What the exercise asks: Reproduce word for word the portion of the passage below on early farmers, hunter-gatherers, and herders that lies between "As the burial" and "their small communities.", inclusive.

Passage provided:
☆ ☆ ☆ ☆ ☆ ☆ ☆

First components of the alliance
On one side - the hunter-gatherers, roaming the forests and highlands, with seasonal interested in large rivers for seasonal fishing and transport.
On the other side - the first wave of Middle-easterners bringing the neolithic revolution in the region - farmers moving in and taking in use the fertile plains near the river beds of Danube and major tributaries.
As the burial places in the Danube gorges reveal "a picture of peaceful coexistence" side by side for many generations, meaning that they traded rather than fought, exchanging goods, genes and ideas. Farmers needed HG knowledge of nature in the region and survival skills when weather damaged crops. HG needed to supplement their diet in the winter and new blood for their small communities.
When next farmer waves came, fighting for good farming grounds was inevitable, pushing westward the descendants of previous wave. But by then those farmers closer to the HG communities would go upriver hiding and adapting to farm smaller fields between high mountains. These would become the nuclei of a population that found a way to stay in this region no matter what, using a combination of farming and HG strategies.
Later to the party
The component needed for this population to fare through millennia, until today in the region, was by that time on the move with other waves of people: pastoralists. Fast moving in search of greener pastures, pastoralist meant trouble for stable farmer communities. But for that mixture of farmers and HG living in the highlands, herding came to replace dwindling game. One particular tamed animal fitted well with their way of life: the sheep. Able to graze on high altitude lush grasses in the summer and walk even hundreds of kilometers to winter near the farms. The skill set forged by the early farmers and HG alliance made sheep herding and farming of the fields hidden between the mountains into a way of life lasting to this day in this region, the transhumance. The high mobility of sheep herds allowed for long distance trade and gene exchange so that remote communities from the mountains were connected to each other into a strong common culture throughout the region.
Wave after wave
When new masses of people were moving in, their first target were the fields near large rivers. Earlier settlers were either pushed away to the west or upriver toward the mountains. In time the older a population was in the region closer to the mountains they were.

☆ ☆ ☆ ☆ ☆ ☆ ☆

Data extracts:

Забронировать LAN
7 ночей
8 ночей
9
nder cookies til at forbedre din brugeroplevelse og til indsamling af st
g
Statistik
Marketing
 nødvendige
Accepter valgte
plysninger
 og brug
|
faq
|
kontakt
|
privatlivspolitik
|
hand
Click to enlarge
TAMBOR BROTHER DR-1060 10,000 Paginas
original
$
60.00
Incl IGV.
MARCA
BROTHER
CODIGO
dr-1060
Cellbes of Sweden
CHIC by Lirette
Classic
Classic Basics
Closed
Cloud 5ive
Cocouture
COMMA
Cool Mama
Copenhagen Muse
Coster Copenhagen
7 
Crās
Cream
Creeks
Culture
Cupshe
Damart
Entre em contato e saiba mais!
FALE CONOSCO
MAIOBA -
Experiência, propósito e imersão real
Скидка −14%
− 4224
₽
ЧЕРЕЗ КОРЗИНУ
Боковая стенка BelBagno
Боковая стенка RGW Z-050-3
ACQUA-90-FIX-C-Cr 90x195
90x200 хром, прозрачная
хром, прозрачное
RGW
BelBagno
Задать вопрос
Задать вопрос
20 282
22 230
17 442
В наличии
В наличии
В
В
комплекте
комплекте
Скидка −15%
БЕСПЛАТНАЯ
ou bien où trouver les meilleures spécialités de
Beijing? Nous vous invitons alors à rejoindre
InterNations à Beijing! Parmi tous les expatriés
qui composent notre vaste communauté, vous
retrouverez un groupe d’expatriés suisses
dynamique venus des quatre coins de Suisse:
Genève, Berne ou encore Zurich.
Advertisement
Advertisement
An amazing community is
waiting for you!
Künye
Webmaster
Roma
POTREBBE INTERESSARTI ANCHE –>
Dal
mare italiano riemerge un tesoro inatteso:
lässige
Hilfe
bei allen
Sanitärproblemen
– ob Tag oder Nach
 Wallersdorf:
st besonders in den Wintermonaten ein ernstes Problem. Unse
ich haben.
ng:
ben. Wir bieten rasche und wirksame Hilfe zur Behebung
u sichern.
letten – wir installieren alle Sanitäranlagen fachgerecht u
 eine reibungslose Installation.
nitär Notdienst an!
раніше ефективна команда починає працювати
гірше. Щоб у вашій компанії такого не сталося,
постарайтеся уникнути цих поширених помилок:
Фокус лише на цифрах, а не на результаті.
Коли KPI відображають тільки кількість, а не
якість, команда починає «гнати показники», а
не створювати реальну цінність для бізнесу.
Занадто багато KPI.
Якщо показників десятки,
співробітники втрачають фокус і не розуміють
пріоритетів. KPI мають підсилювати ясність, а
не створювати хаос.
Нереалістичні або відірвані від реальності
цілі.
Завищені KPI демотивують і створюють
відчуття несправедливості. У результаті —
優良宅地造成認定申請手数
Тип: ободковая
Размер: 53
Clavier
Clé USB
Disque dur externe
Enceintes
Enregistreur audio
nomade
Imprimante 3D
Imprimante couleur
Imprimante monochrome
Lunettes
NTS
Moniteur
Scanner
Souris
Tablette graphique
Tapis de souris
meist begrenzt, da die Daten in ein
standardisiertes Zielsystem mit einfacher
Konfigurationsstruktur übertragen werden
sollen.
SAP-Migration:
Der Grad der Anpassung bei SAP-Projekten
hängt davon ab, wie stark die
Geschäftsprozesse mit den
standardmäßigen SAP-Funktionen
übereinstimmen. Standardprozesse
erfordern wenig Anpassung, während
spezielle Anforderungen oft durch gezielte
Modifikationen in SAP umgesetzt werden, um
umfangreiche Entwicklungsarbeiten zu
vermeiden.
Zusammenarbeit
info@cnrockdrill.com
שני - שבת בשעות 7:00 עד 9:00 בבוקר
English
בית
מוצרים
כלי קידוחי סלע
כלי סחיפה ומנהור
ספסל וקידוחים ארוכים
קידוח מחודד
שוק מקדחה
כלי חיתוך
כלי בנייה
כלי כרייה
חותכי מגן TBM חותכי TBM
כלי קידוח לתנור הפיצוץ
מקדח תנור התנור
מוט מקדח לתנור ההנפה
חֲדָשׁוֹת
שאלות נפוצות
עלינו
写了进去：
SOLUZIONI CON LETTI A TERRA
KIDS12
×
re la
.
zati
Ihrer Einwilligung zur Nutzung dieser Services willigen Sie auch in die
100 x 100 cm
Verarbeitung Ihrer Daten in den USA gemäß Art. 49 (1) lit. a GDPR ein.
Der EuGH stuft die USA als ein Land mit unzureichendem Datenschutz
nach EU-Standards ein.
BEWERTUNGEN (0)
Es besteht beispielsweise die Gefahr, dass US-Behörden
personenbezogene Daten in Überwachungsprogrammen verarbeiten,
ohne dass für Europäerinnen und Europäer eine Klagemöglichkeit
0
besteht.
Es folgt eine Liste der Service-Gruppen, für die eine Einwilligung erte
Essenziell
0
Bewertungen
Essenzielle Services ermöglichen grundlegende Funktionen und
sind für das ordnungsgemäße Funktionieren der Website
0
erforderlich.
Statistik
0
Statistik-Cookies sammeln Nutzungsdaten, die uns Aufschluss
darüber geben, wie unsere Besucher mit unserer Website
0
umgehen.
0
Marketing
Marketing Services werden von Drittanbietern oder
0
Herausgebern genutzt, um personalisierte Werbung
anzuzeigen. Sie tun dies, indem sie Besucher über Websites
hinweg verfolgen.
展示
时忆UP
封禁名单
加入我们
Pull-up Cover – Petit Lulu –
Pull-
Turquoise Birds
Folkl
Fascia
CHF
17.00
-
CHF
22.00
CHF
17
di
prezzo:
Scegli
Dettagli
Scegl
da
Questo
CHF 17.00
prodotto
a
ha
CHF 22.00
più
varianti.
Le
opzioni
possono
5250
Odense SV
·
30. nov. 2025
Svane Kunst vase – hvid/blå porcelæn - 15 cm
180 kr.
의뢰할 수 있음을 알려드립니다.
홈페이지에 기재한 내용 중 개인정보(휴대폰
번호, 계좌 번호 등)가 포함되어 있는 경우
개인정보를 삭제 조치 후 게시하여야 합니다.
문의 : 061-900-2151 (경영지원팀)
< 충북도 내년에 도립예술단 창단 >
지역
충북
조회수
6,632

☆ ☆ ☆ ☆ ☆ ☆ ☆

Output below:
As the burial places in the Danube gorges reveal "a picture of peaceful coexistence" side by side for many generations, meaning that they traded rather than fought, exchanging goods, genes and ideas. Farmers needed HG knowledge of nature in the region and survival skills when weather damaged crops. HG needed to supplement their diet in the winter and new blood for their small communities.